Author kilianbreathnach
Popularity
0 Stars
Updated Last
5 Years Ago
Started In
November 2018

Build Status

SpatialJackknife.jl

This package can be used to perform jackknife resampling on spatial data in an arbitrary number of dimensions with arbitrary geometry. It exports two function get_subvols, for assigning jackknife subvolumes to the data points, and jackknife for performing jackknife estimation of the mean and variance of a given estimator function. An example of how to use this code with SDSS data can be found in the notebooks directory. To run this, however, you will have to download the data separately.

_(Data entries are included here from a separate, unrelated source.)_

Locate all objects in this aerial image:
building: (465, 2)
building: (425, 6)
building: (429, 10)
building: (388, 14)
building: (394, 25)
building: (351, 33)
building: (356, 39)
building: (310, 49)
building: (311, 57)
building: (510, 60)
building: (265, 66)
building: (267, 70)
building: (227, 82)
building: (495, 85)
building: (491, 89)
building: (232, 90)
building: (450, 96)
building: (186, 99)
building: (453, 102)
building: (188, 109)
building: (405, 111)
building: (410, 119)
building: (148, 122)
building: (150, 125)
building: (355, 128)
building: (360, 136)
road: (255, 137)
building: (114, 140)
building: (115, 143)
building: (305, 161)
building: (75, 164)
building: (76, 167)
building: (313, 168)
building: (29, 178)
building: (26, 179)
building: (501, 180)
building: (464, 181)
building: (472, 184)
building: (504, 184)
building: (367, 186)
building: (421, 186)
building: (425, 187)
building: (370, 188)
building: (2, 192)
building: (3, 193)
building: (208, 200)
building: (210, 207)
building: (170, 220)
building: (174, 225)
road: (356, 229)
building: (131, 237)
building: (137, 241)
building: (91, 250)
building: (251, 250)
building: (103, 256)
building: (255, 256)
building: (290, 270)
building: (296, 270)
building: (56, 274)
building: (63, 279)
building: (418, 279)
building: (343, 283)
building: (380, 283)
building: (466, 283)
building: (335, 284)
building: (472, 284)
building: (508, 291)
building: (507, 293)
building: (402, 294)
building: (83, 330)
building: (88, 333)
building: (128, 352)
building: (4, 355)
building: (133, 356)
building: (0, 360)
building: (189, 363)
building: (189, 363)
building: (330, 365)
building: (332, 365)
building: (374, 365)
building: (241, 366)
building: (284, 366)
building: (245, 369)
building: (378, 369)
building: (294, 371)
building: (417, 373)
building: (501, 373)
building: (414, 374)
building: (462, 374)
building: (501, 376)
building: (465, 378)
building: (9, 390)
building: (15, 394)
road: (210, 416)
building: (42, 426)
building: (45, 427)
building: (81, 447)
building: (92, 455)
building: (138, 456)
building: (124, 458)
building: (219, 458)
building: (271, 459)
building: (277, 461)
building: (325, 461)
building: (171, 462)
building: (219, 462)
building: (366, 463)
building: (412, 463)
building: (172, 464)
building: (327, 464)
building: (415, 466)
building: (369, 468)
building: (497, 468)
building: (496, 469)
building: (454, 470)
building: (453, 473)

get_subvols has two methods which can be used for data that is either distributed in a regular cubic volume or distributed in a more complex geometry for which you must provide a set of randomly distributed points that define the geometry:

  1. Regular cubic geometry
get_subvols(data::Array{Float64, 2};
            side_divs::Int = 3,
            edges::Array{Array{Float64, 1}, 1} = Array{Array{Float64, 1}, 1}(undef, 0))
  • data is a 2-dimensional array of shape (N, ndims)
  • 'side_divs' is the number of volumes per dimension to divide the data into
  • 'edges' can be given either as the extrema in each dimension or just once and taken as the extrema for all dimensions
  1. Arbitrary geometry defined by random points
get_subvols(data::Array{Float64, 2},
            randmask::Array{Float64, 2},
            side_divs::Int,
            metric::Metric = Euclidean())::Array{Int, 1}
  • data is a 2-D array as above
  • randmask is a 2-D array with the same number of dimensions defining the geometry of your dataset
  • side_divs is the number of volumes per dimension to subdivide the sample into
  • metric is an optional parameter to define the distance between points, assumed to be Euclidean

Jackknifing

Once the subvolumes have been determined, the 'jackknife' function can be used to find the mean and covariance of your desired estimator:

jackknife(obsfunc::Function,
          data::Array{Float64, 2},
          subvolinds::Array{Int, 1},
          args::Tuple = ();
          covar::Bool = true)
  • 'obsfunc' is a function that computes your estimator and takes the form

    obsfunc(data, args...)

  • 'subvolinds' is an integer array of subvolume indices that has the same length as the number of data points and is returned by 'get_subvols'
  • 'args' is an optional tuple of other arguments to pass to your estimator function
  • 'covar' is a boolean that determines whether a full covariance matrix is computed (for 'true') for multidimensional estimators, or just the diagonals ('false')